Ne croyez pas que vous allez vous débarrasser pour autant d’une croyance limitante qui vous a si longtemps accompagnée dans votre vie ! Elle va se manifester sans cesse, jusqu’à ce que vous ayez fait la preuve du contraire. Ne comptez pas non plus sur votre volonté pour tenir coûte que coûte avec le temps. La volonté n’est qu’un capital, ce qui signifie que vous ne pouvez pas puiser dedans à l’infini. C’est une chose de comprendre une croyance qui a du sens, c’est une autre de le croire. Votre nouvelle croyance doit s’accompagner de nouvelles habitudes. Notre cerveau doit être reconditionné et cela demande temps, application et conviction. La plupart du temps il faut avancer dans l’obscurité pendant un long moment, parce que la nouveauté ne se révèle jamais d’un coup.

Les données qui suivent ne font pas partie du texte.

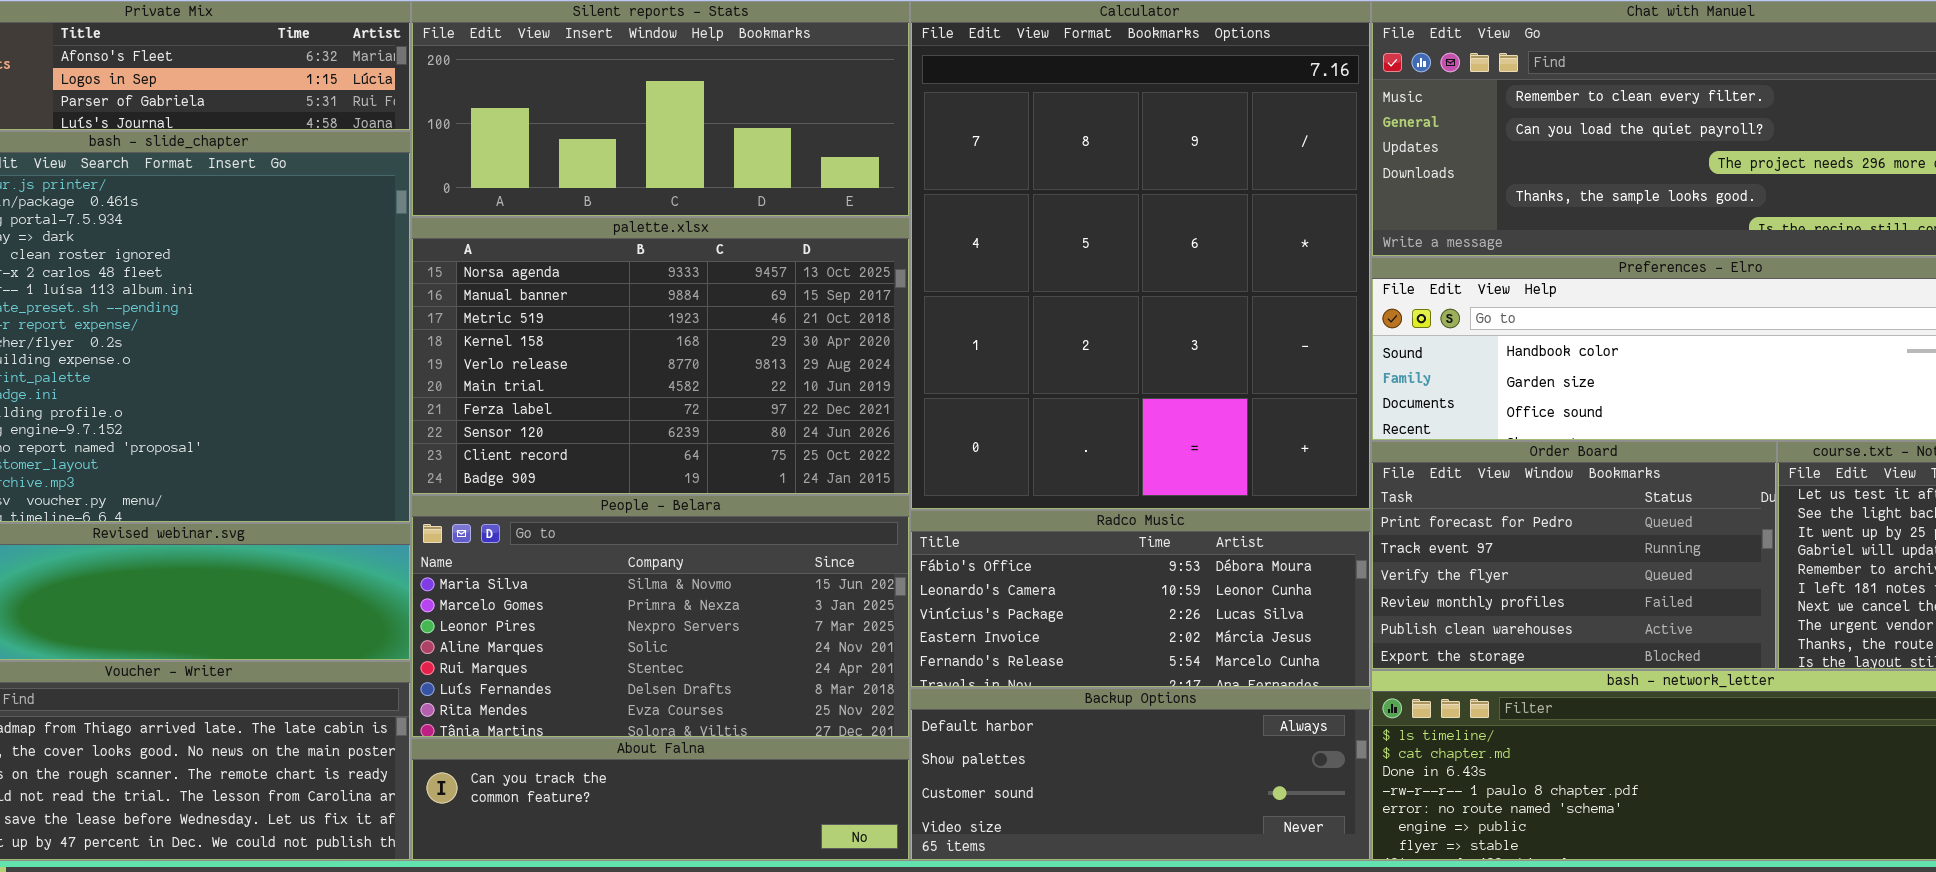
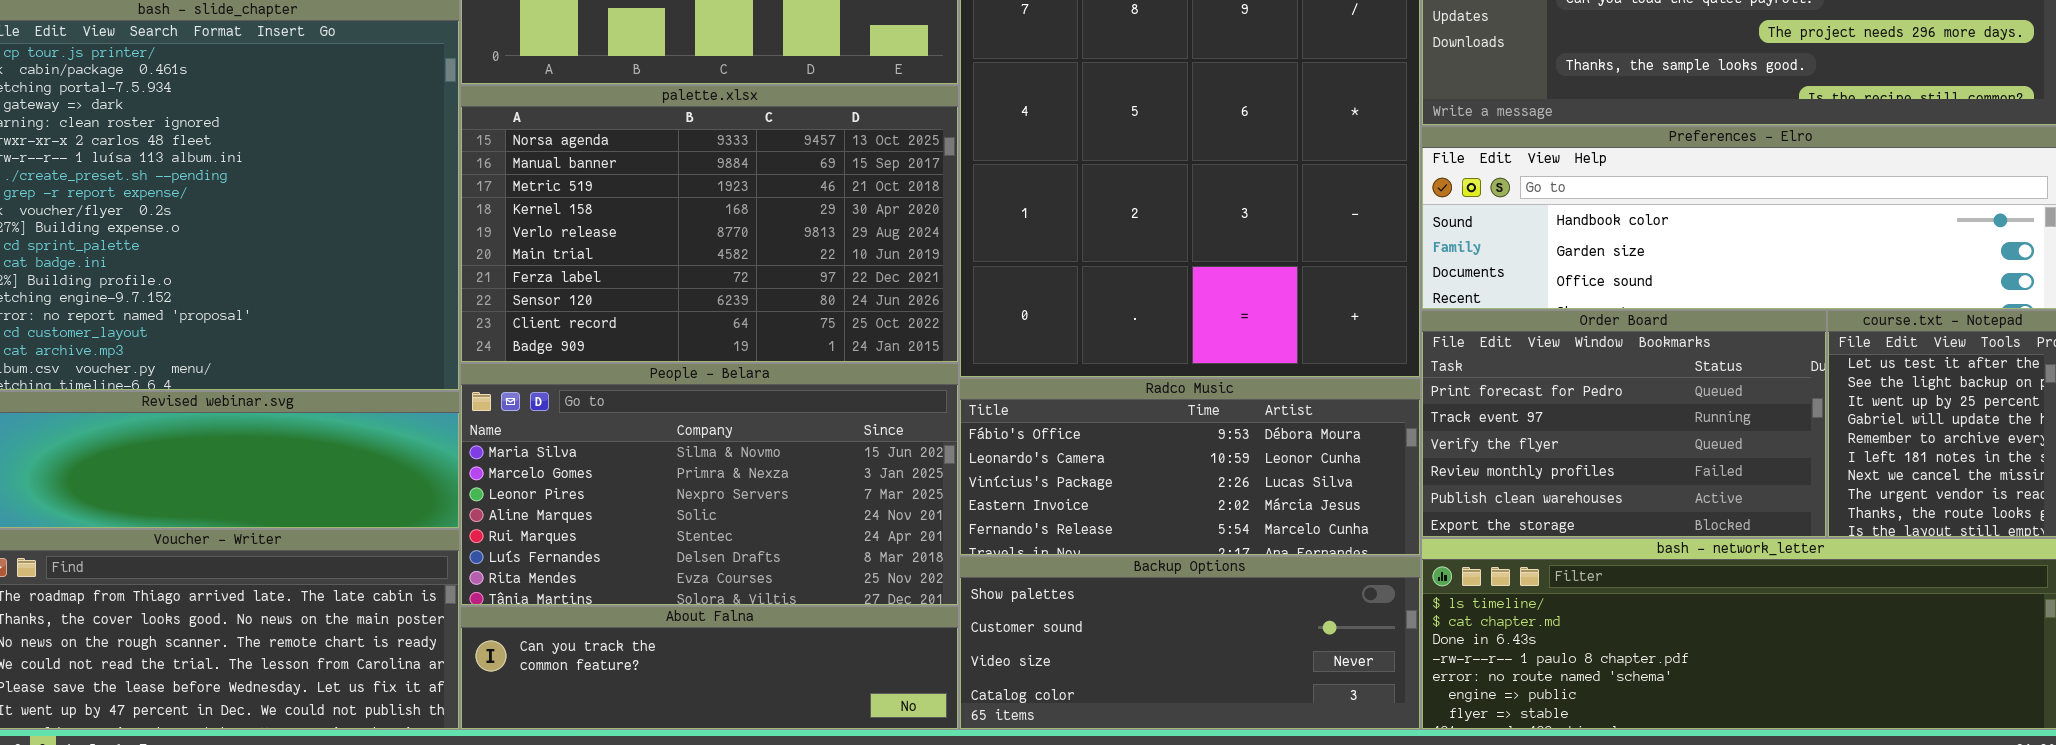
Backup Options: [910,688,1371,861] -> [959,556,1421,730], scrolled down 1 row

Donc vous devez avancer dans l’incertitude et préserver à la fois :

  • vos pensées (attention à ce que vous pensez et ce que vous dites !),
  • vos affects (développez un pouvoir de visualisation du but recherché avec votre nouvelle croyance et ressentez ce que sera la résultat une fois que vous l’aurez atteint !)
  • vos actions (organisez-vous, étapes par étapes, avec une stratégie et des tactiques)

La bonne nouvelle c’est que si au début il est long et difficile de se débarrasser de croyances limitantes, avec l’entraînement, cela devient beaucoup plus facile. Alors commencez par prendre un petit carnet et par lister tout ce qui vous empêche de vous déployez aujourd’hui à un autre niveau, parce que vous avez plus de 40 ans ou pour toute autre question.